-- DOCUMENT EXTRACT start --

[SOLVED] FromThePage upload stuck in processing
Manoj messaged me the other day saying how he was unable to upload a file to the “FromThePage” instance of Sahya. I started investigating it after 4 days.
I couldn’t find any error in the application log. And then Manoj told me that the uploads were indeed complete, but they were stuck in “Processing” in the queue. So I went and looked at the log of one, and it was like this:
** Invoke fromthepage:process_document_upload (first_time)
** Invoke environment (first_time)
** Execute environment
** Execute fromthepage:process_document_upload
fetching upload with ID=19
found document_upload for
user=Manojk,
target collection=KNH,
file=/uploads/document_upload/file/19/KNH000004.pdf
creating temp directory /tmp/fromthepage_uploads/19
copying /var/www/fromthepage/public/uploads/document_upload/file/19/* to /tmp/fromthepage_uploads/19
unzip_tree(/tmp/fromthepage_uploads/19)
unzip_tree considering /tmp/fromthepage_uploads/19/KNH000004.pdf
unzip_tree considering /tmp/fromthepage_uploads/19/process.log
unpdf_tree(/tmp/fromthepage_uploads/19)
unpdf_tree considering /tmp/fromthepage_uploads/19/KNH000004.pdf)
unpdf_tree Found pdf /tmp/fromthepage_uploads/19/KNH000004.pdf
gs -r300x300 -dJPEGQ=30 -o '/tmp/fromthepage_uploads/19/KNH000004/page_%04d.jpg' -sDEVICE=jpeg '/tmp/fromthepage_uploads/19/KNH000004.pdf'
GPL Ghostscript 9.55.0 (2021-09-27)
Copyright (C) 2021 Artifex Software, Inc. All rights reserved.
This software is supplied under the GNU AGPLv3 and comes with NO WARRANTY:
see the file COPYING for details.
Processing pages 1 through 2.
Page 1
Page 2
unpdf_tree Extracted to /tmp/fromthepage_uploads/19/KNH000004
unpdf_tree No metadata file exists at /tmp/fromthepage_uploads/19/metadata.yml
unpdf_tree considering /tmp/fromthepage_uploads/19/process.log)
convert tiffs from tree(/tmp/fromthepage_uploads/19)
untiff_tree considering /tmp/fromthepage_uploads/19/KNH000004)
Found directory /tmp/fromthepage_uploads/19/KNH000004
convert tiffs from tree(/tmp/fromthepage_uploads/19/KNH000004)
untiff_tree considering /tmp/fromthepage_uploads/19/KNH000004/page_0001.jpg)
untiff_tree considering /tmp/fromthepage_uploads/19/KNH000004/page_0002.jpg)
untiff_tree considering /tmp/fromthepage_uploads/19/KNH000004.pdf)
untiff_tree considering /tmp/fromthepage_uploads/19/process.log)
compress tree(/tmp/fromthepage_uploads/19)
compress_tree handling /tmp/fromthepage_uploads/19/KNH000004)
Found directory /tmp/fromthepage_uploads/19/KNH000004
compress tree(/tmp/fromthepage_uploads/19/KNH000004)

-- DOCUMENT EXTRACT end --

REQUIRED ACTIONS >>
[A] Copy the stretch of the FromThePage upload post from "convert tiffs from tree(/tmp/fromthepage_uploads/19)" through "tiffs from tree(/tmp/fromthepage_uploads/19/KNH000004)", reproducing it word for word.
[B] In the FromThePage upload post, which Ghostscript version appears in the processing log?

-- ITEMS start --

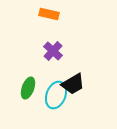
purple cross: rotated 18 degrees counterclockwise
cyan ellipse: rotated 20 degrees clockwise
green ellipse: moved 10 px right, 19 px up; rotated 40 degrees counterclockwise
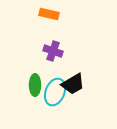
purple cross: rotated 24 degrees counterclockwise
green ellipse: moved 7 px right, 3 px up; rotated 20 degrees counterclockwise
cyan ellipse: moved 1 px left, 3 px up
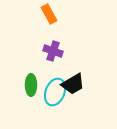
orange rectangle: rotated 48 degrees clockwise
green ellipse: moved 4 px left
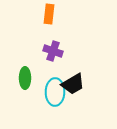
orange rectangle: rotated 36 degrees clockwise
green ellipse: moved 6 px left, 7 px up
cyan ellipse: rotated 20 degrees counterclockwise
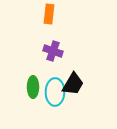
green ellipse: moved 8 px right, 9 px down
black trapezoid: rotated 30 degrees counterclockwise
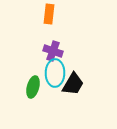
green ellipse: rotated 15 degrees clockwise
cyan ellipse: moved 19 px up
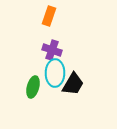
orange rectangle: moved 2 px down; rotated 12 degrees clockwise
purple cross: moved 1 px left, 1 px up
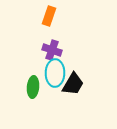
green ellipse: rotated 10 degrees counterclockwise
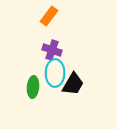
orange rectangle: rotated 18 degrees clockwise
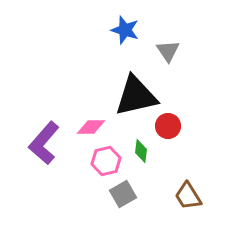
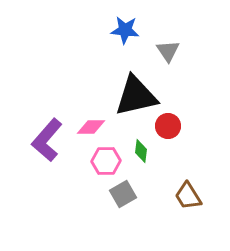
blue star: rotated 12 degrees counterclockwise
purple L-shape: moved 3 px right, 3 px up
pink hexagon: rotated 12 degrees clockwise
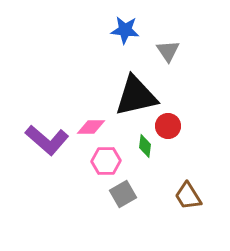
purple L-shape: rotated 90 degrees counterclockwise
green diamond: moved 4 px right, 5 px up
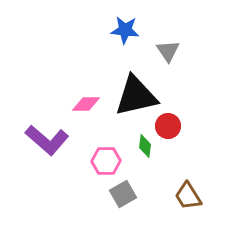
pink diamond: moved 5 px left, 23 px up
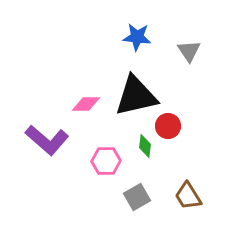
blue star: moved 12 px right, 7 px down
gray triangle: moved 21 px right
gray square: moved 14 px right, 3 px down
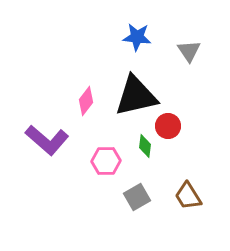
pink diamond: moved 3 px up; rotated 52 degrees counterclockwise
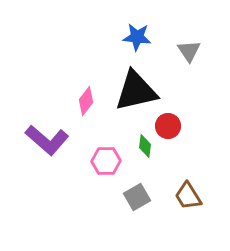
black triangle: moved 5 px up
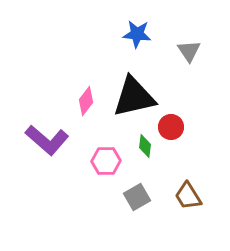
blue star: moved 3 px up
black triangle: moved 2 px left, 6 px down
red circle: moved 3 px right, 1 px down
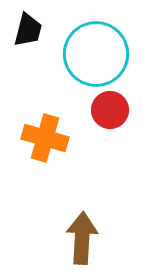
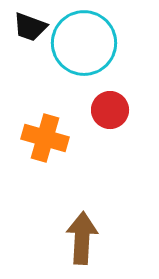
black trapezoid: moved 2 px right, 3 px up; rotated 96 degrees clockwise
cyan circle: moved 12 px left, 11 px up
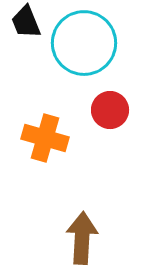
black trapezoid: moved 4 px left, 5 px up; rotated 48 degrees clockwise
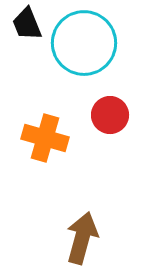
black trapezoid: moved 1 px right, 2 px down
red circle: moved 5 px down
brown arrow: rotated 12 degrees clockwise
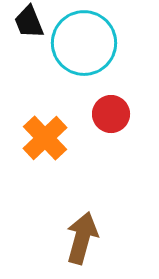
black trapezoid: moved 2 px right, 2 px up
red circle: moved 1 px right, 1 px up
orange cross: rotated 30 degrees clockwise
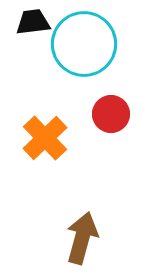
black trapezoid: moved 4 px right; rotated 105 degrees clockwise
cyan circle: moved 1 px down
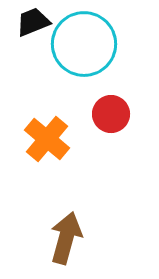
black trapezoid: rotated 15 degrees counterclockwise
orange cross: moved 2 px right, 1 px down; rotated 6 degrees counterclockwise
brown arrow: moved 16 px left
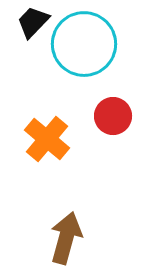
black trapezoid: rotated 24 degrees counterclockwise
red circle: moved 2 px right, 2 px down
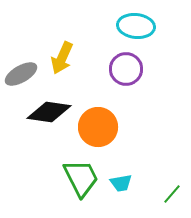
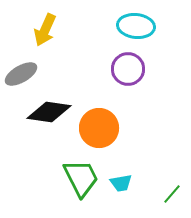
yellow arrow: moved 17 px left, 28 px up
purple circle: moved 2 px right
orange circle: moved 1 px right, 1 px down
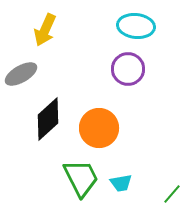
black diamond: moved 1 px left, 7 px down; rotated 51 degrees counterclockwise
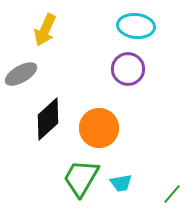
green trapezoid: rotated 123 degrees counterclockwise
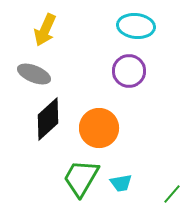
purple circle: moved 1 px right, 2 px down
gray ellipse: moved 13 px right; rotated 52 degrees clockwise
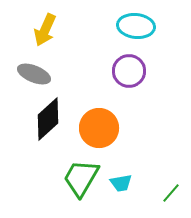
green line: moved 1 px left, 1 px up
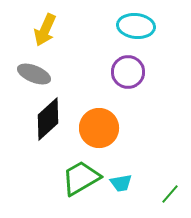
purple circle: moved 1 px left, 1 px down
green trapezoid: rotated 30 degrees clockwise
green line: moved 1 px left, 1 px down
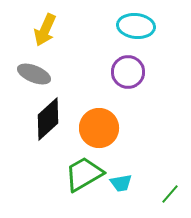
green trapezoid: moved 3 px right, 4 px up
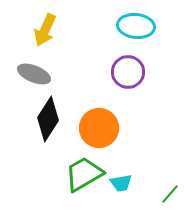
black diamond: rotated 15 degrees counterclockwise
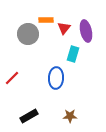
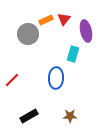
orange rectangle: rotated 24 degrees counterclockwise
red triangle: moved 9 px up
red line: moved 2 px down
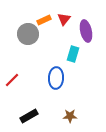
orange rectangle: moved 2 px left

-- ITEMS end --

SOLUTION LIST >>
[A]
convert tiffs from tree(/tmp/fromthepage_uploads/19)
untiff_tree considering /tmp/fromthepage_uploads/19/KNH000004)
Found directory /tmp/fromthepage_uploads/19/KNH000004
convert tiffs from tree(/tmp/fromthepage_uploads/19/KNH000004)

[B] GPL Ghostscript 9.55.0.